Mengacu pada data Kustodian Sentral Efek Indonesia (KSEI), kepemilikan Grup Salim di AMMN melalui Pesona Sukses Cemerlang per 9 Maret 2026 tercatat turun menjadi 4,53 miliar lembar (4.539.377.112) atau setara dengan 6,26%.
Sementara itu, per 6 Maret 2026 Pesona Sukses Cemerlang tercatat masih menggenggam sebanyak 4,55 miliar lembar (4.558.377.112) atau setara dengan 6,29%.

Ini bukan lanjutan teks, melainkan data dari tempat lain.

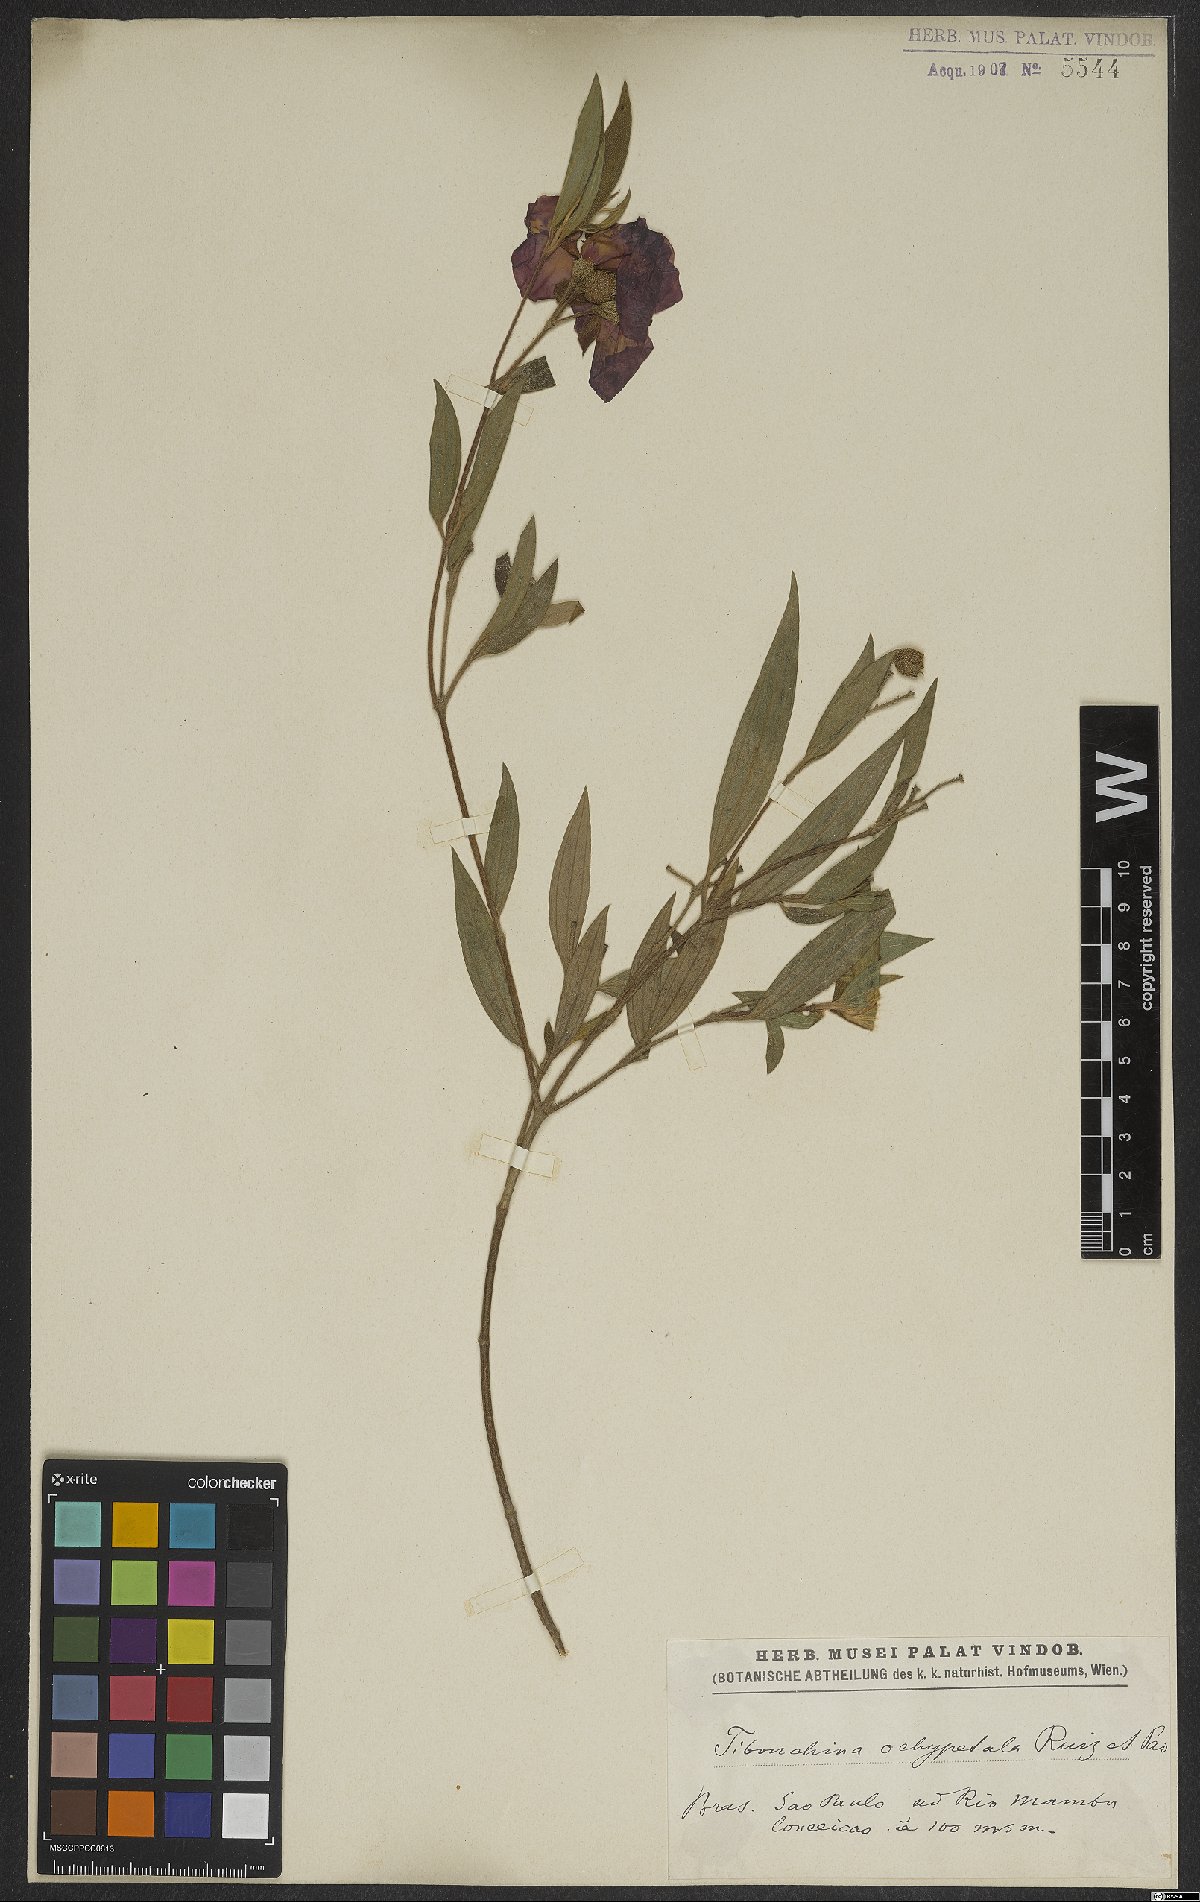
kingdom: Plantae
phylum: Tracheophyta
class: Magnoliopsida
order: Myrtales
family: Melastomataceae
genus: Pleroma
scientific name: Pleroma ochypetalum
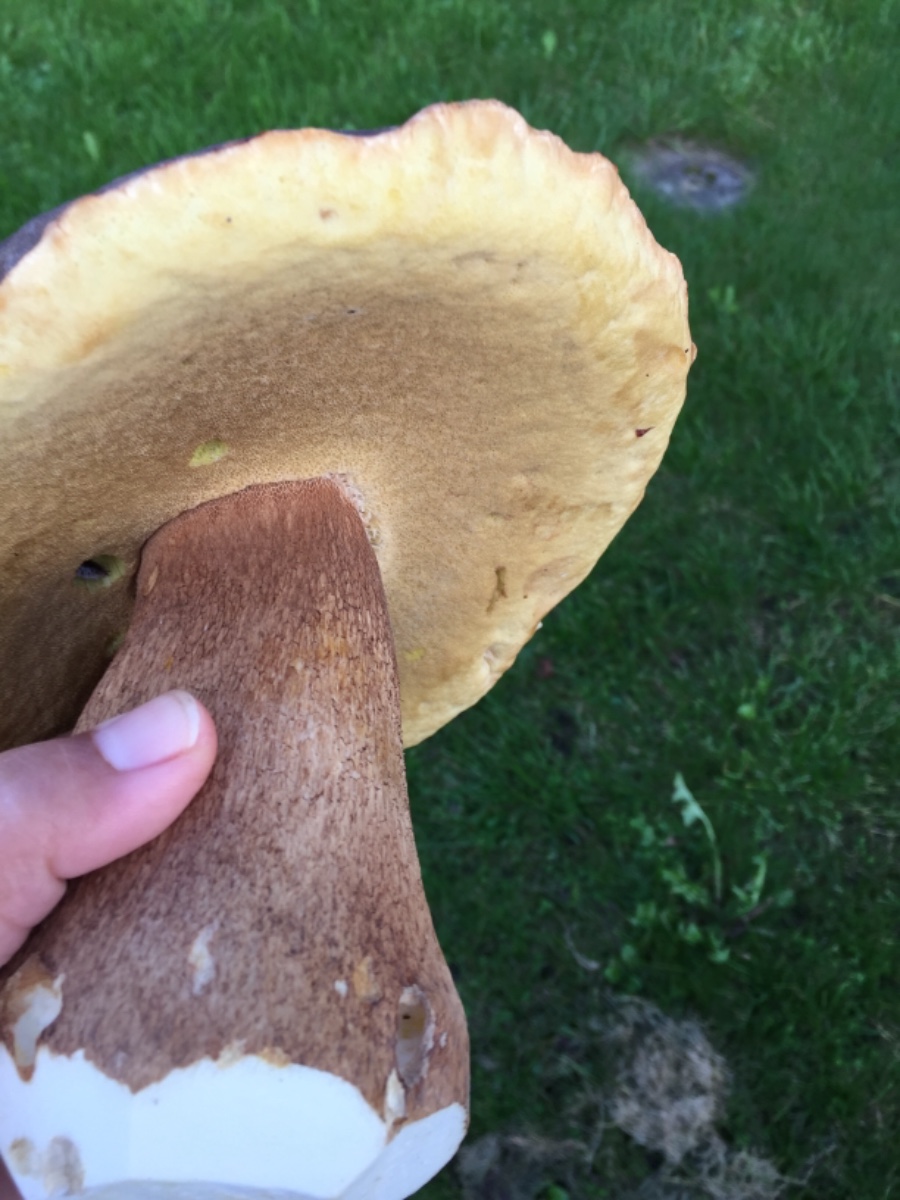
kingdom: Fungi
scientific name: Fungi
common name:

Jika dicermati lebih lanjut, berdasarkan Laporan Bulanan Registrasi Pemegang Efek yang berakhir pada 31 Desember 2025, kepemilikan Pesona Sukses Cemerlang di saham AMMN hingga akhir 2025 masih sekitar 4,53 miliar lembar (6,26%).

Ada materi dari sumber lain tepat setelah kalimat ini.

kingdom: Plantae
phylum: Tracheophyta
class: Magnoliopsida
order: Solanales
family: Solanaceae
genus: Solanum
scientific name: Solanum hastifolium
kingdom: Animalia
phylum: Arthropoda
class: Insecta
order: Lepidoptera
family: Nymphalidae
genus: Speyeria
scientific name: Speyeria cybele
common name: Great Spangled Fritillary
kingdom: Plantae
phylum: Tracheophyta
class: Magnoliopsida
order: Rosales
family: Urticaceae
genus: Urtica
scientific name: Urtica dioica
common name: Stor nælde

Artinya, transaksi lego saham sebanyak 29 juta lembar yang dilakukan Pesona Sukses Cemerlang beberapa waktu lalu menjadi yang pertama kali di tahun ini.
: Prospek Saham AMMN, MDKA, dan ANTM Kala Harga Ekspor Tembaga Naik Februari 2026
Hanya saja, belum ada penjelasan lebih terperinci mengenai harga jual dan tujuan transaksi yang dilakukan Pesona Sukses Cemerlang.
Namun, jika merujuk pergerakan harga saham AMMN pada 9 Maret 2026 ketika itu sekitar Rp5.675—Rp5.725 per lembar. Dengan demikian, nilai transaksi tersebut diperkirakan mencapai sekitar Rp164,57 miliar—Rp166,02 miliar.
Adapun, pada perdagangan hari ini saham AMMN dibuka naik 1,82% ke harga Rp5.600 per lembar setelah kemarin ditutup di level Rp5.500 per lembar. Hingga pukul 09.50 WIB saham AMMN bergerak di rentang harga Rp5.425—Rp5.650 sebelum akhirnya bertengger di level Rp5.500 per lembar.
Dengan harga tersebut, saham AMMN tercatat turun 1.300 poin atau -19,12% sejak awal tahun (year-to-date/YtD) 2026 dan melemah 2.675 poin atau -32,71% dalam 6 bulan terakhir, dengan kapitalisasi pasar sebesar Rp398,85 triliun.
—
Disclaimer: berita ini tidak bertujuan mengajak membeli atau menjual saham. Keputusan investasi sepenuhnya ada di tangan pembaca. Bisnis.com tidak bertanggung jawab terhadap segala kerugian maupun keuntungan yang timbul dari keputusan investasi pembaca.